4. Situering binnen de Middelnederlandse literatuur
De Beatrijs is een voorbeeld van een Marialegende. In deze verhalen grijpt Maria in (meestal door middel van een mirakel) en kan de zonde van het hoofdpersonage uiteindelijk vergeven worden. Op deze manier verschaffen de verhalen de Middeleeuwers een morele scholing: hoe groot je zonde ook is, als je trouw blijft aan Maria, berouw toont en te biechten gaat, kan je zonde vergeven worden. Deze boodschap wordt ook letterlijk meegegeven aan het einde van het verhaal:
Nu bidden wi alle, cleine ende groet, Die dese miracle horen lesen, Dat Maria moet wesen Ons vorsprake int soete dal Daar God die werelt doemen sal.
(Laten wij bidden, klein en groot aan wie dit wonder is voorgedragen: dat het Maria moge behagen onze voorspraak te zijn in het zoete dal waar God de wereld oordelen zal. [vertaling: Willem Wilmink])
Uit deze laatste regels blijkt ook de bijzondere rol van de heilige maagd. Maria Middelares treedt hier op als bemiddelaar tussen de mens en God.
Het Beatrijsverhaal was al langer bekend. De auteur vond inspiratie bij de cisterciënzermonnik Caesarius van Heisterbach, die de verliefde en berouwvolle non liet optreden in zijn Dialogus Miraculorum (1223) en Libri Octo Miraculorum (1227), twee verzamelingen vrome verhalen.
5. Auteur
De auteur is onbekend. Sommigen menen dat hij een 'spreker' was, een professioneel voordrachtkunstenaar die in zijn levensonderhoud voorzag door met zijn verhalen van hof tot hof te trekken.
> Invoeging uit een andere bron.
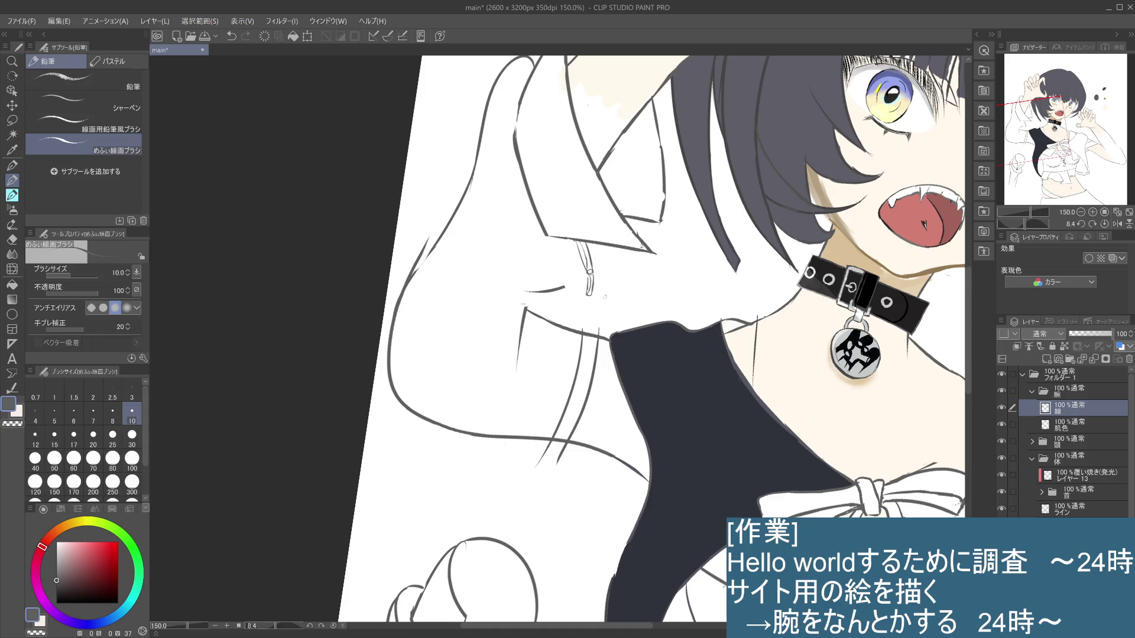
scroll(605, 299, down, 4)
key(ctrl+plus)
key(ctrl+plus)
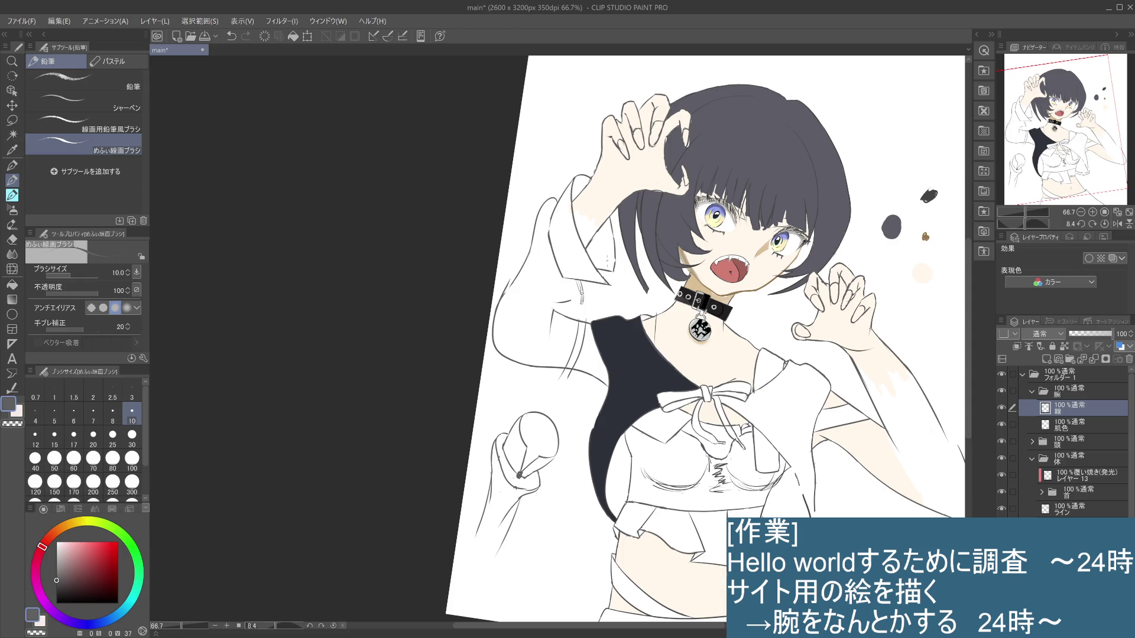
Try short pencil strokes on the raised left sleeve, undoing the rejected ones
drag(590, 283, 606, 290)
key(ctrl+z)
key(ctrl+y)
drag(567, 278, 576, 288)
key(ctrl+z)
drag(584, 285, 593, 297)
key(ctrl+z)
Add and redraw short lines along the sleeve edge and down the sleeve, discarding the last mark
drag(560, 274, 573, 285)
drag(570, 282, 583, 292)
key(ctrl+z)
drag(570, 281, 578, 291)
drag(552, 219, 562, 268)
key(ctrl+z)
drag(580, 299, 564, 300)
key(ctrl+z)
Test short strokes on the sleeve, undo them, and make the ライン layer active
click(563, 290)
drag(575, 282, 572, 301)
key(ctrl+z)
mouse_move(550, 311)
mouse_down()
mouse_move(561, 293)
mouse_move(542, 307)
mouse_up()
key(ctrl+z)
key(ctrl+z)
click(1081, 509)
Op te merken is dat er voor regel 919 een kleine cesuur valt. Sommigen menen hierin een tweede auteur te herkennen. Beatrijs komt in het klooster aan (regel 787) en neemt haar taken terug op. Hoewel het berouw haar kwelt, schrijft de auteur, durft ze haar zonden aan niemand toe te vertrouwen (r. 912-918). Het lijkt alsof het verhaal hier ten einde is en dat de volgende 122 regels door een andere auteur zijn toegevoegd.
Het was echter niet mogelijk voor de Middeleeuwers dat het verhaal ooit zou eindigen zonder dat Beatrijs haar zonden had opgebiecht. Dit is op dat moment in het verhaal nog niet gebeurd. In een visioen (r. 932-970) wordt haar duidelijk dat haar berouw niet genoeg is. De enige uitweg voor vergeving is de biecht. Hierop gaat ze naar de abt en vertelt hem haar zonden (r. 974-981). Op deze manier wordt ze vergeven en is de moraal van het verhaal duidelijk. De biecht is noodzakelijk voor het zielenheil. Dit maakt aannemelijk dat het slot geschreven is door dezelfde auteur.
6. Bronnen en literatuur
Handschrift
Den Haag, Koninklijke Bibliotheek, 76 E 5. (Het is mogelijk om virtueel in dit handschrift te bladeren: http://www.kb.nl/galerie/beatrijs/index.html).
Literatuur
Frank Lulofs, (ed.), Beatrijs. Leiden, 1983. → (Een overvloedig becommentarieerde editie. Ook online te raadplegen op http://www.dbnl.org/tekst/_bea001beat01_02/)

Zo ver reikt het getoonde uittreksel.